Kehidupan Tara yang berjiwa bebas memang selalu bertentangan dengan prinsip sang nenek (Nikhat Khan) yang selalu mencemoohnya. Sedari awal, penonton sudah diberi tahu bahwa dibalik kehidupan Tara yang terlihat sempurna, rupanya terdapat sebuah trauma masa lalu yang selalu menghantuinya. Itulah mengapa tujuan utamanya ialah untuk mencari jawaban di balik tulisan buku diari milik mendiang ibunya.

Dalam perjalannya, Tara bertemu dengan Aman (Tushar Khanna) yang diam-diam menyukainya pasca sebuah misi penyelamatan, namun Aman bukan satu-satunya pria yang menemuinya. Hadir pula Neel (Ehan Bhatt) musisi jalanan yang berjiwa bebas dan tinggal bersama seorang guru spiritual, Algo (Milind Soman). Kelak, korelasi antara ketiga pria tersebut, secara tak langsung memiliki jawaban dari pertanyaan Tara.

Judul Starfish sendiri adalah sebuah metafora bagi kehidupan Tara, namun naskah yang ditulis sang sutradara bersama Aditya Bhatnagar (juga Bina Nayak) gagal untuk merealisasikan metafora tersebut sebagaimana tujuan awalnya.
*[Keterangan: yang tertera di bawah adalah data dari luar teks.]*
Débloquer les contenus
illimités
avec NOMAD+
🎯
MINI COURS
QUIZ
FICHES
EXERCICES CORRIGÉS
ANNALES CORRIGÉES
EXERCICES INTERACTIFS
Kita paham akan kehidupan Tara yang tak sesederhana kelihatannya (seperti tatkala ia trauma dengan gambar putri duyung) namun naskahnya gagal memberikan jawaban maupun alasan yang setimpal bagi narasinya yang layaknya seperti ombak, terombang-ambing dalam keputusan yang penuh tekanan.

Starfish kebingungan memberikan sebuah tandem bagi rentetan pertanyaan yang sedari awal bak sebuah kalimat retoris nan bernada puitis. Kebanyakan durasi sebatas hadir di permukaan tanpa adanya sebuah kedalaman, terutama mengenai kesehatan mental Tara yang ketimbang sebuah penegasan lebih terlihat sebagai aksi repetisi nihil kontribusi.

Beruntung, Starfish memiliki gambar cantik nan memanjakan mata berupa pemandangan Malta dan Sisilia lewat bidikan kamera Jim Edgar. Sayang, film bukanlah pameran gambar saja, dibutuhkan sebuah cerita yang kuat guna menyampaikan tujuan serta muatan pesan miliknya yang gagal Starfish tampilkan.

Pun konklusinya terkesan menyederhanakan pembangunan yang sedari awal sudah di tanam. Starfish cukup kelabakan dalam menampilkan drama dengan balutan romansa segitiga yang tampil tak seberapa kuat. Sekali lagi, simplifikasi berupa lompatan waktu yang dialami karakternya cukup menjadi jawaban atas segala pertanyaan yang dibiarkan tenggelam dalam palung lautan.